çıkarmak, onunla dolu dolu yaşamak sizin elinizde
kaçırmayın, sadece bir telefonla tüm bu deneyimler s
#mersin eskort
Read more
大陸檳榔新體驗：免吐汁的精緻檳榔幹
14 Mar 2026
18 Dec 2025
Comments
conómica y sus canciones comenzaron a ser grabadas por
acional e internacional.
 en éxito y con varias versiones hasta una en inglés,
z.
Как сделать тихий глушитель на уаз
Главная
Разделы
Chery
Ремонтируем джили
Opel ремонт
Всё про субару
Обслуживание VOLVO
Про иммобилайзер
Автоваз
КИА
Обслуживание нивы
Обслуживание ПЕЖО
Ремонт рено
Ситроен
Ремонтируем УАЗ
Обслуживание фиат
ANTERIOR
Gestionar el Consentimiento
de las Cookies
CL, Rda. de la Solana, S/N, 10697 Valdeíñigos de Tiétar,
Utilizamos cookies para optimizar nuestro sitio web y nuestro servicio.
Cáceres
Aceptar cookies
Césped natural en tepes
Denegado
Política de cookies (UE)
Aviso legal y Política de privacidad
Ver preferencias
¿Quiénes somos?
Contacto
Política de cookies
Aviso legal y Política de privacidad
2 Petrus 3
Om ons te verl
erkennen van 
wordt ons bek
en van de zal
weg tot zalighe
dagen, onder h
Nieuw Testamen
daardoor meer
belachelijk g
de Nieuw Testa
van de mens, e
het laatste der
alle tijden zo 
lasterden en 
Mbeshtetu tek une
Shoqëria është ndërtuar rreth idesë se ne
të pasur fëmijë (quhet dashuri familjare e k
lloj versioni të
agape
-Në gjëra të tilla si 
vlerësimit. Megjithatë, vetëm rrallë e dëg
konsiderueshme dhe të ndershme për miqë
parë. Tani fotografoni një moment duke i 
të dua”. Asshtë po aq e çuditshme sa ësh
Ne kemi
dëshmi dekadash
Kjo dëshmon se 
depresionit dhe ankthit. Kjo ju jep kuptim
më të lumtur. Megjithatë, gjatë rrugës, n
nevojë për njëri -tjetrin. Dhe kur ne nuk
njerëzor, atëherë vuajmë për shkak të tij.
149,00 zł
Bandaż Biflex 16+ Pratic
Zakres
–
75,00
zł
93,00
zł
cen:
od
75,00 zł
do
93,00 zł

> **Work item**:
Copy every line of the items above exactly as it appears, keeping the original order and line breaks.

> **Solution to this exercise**:
çıkarmak, onunla dolu dolu yaşamak sizin elinizde
kaçırmayın, sadece bir telefonla tüm bu deneyimler s
#mersin eskort
Read more
大陸檳榔新體驗：免吐汁的精緻檳榔幹
14 Mar 2026
18 Dec 2025
Comments
conómica y sus canciones comenzaron a ser grabadas por
acional e internacional.
 en éxito y con varias versiones hasta una en inglés,
z.
Как сделать тихий глушитель на уаз
Главная
Разделы
Chery
Ремонтируем джили
Opel ремонт
Всё про субару
Обслуживание VOLVO
Про иммобилайзер
Автоваз
КИА
Обслуживание нивы
Обслуживание ПЕЖО
Ремонт рено
Ситроен
Ремонтируем УАЗ
Обслуживание фиат
ANTERIOR
Gestionar el Consentimiento
de las Cookies
CL, Rda. de la Solana, S/N, 10697 Valdeíñigos de Tiétar,
Utilizamos cookies para optimizar nuestro sitio web y nuestro servicio.
Cáceres
Aceptar cookies
Césped natural en tepes
Denegado
Política de cookies (UE)
Aviso legal y Política de privacidad
Ver preferencias
¿Quiénes somos?
Contacto
Política de cookies
Aviso legal y Política de privacidad
2 Petrus 3
Om ons te verl
erkennen van 
wordt ons bek
en van de zal
weg tot zalighe
dagen, onder h
Nieuw Testamen
daardoor meer
belachelijk g
de Nieuw Testa
van de mens, e
het laatste der
alle tijden zo 
lasterden en 
Mbeshtetu tek une
Shoqëria është ndërtuar rreth idesë se ne
të pasur fëmijë (quhet dashuri familjare e k
lloj versioni të
agape
-Në gjëra të tilla si 
vlerësimit. Megjithatë, vetëm rrallë e dëg
konsiderueshme dhe të ndershme për miqë
parë. Tani fotografoni një moment duke i 
të dua”. Asshtë po aq e çuditshme sa ësh
Ne kemi
dëshmi dekadash
Kjo dëshmon se 
depresionit dhe ankthit. Kjo ju jep kuptim
më të lumtur. Megjithatë, gjatë rrugës, n
nevojë për njëri -tjetrin. Dhe kur ne nuk
njerëzor, atëherë vuajmë për shkak të tij.
149,00 zł
Bandaż Biflex 16+ Pratic
Zakres
–
75,00
zł
93,00
zł
cen:
od
75,00 zł
do
93,00 zł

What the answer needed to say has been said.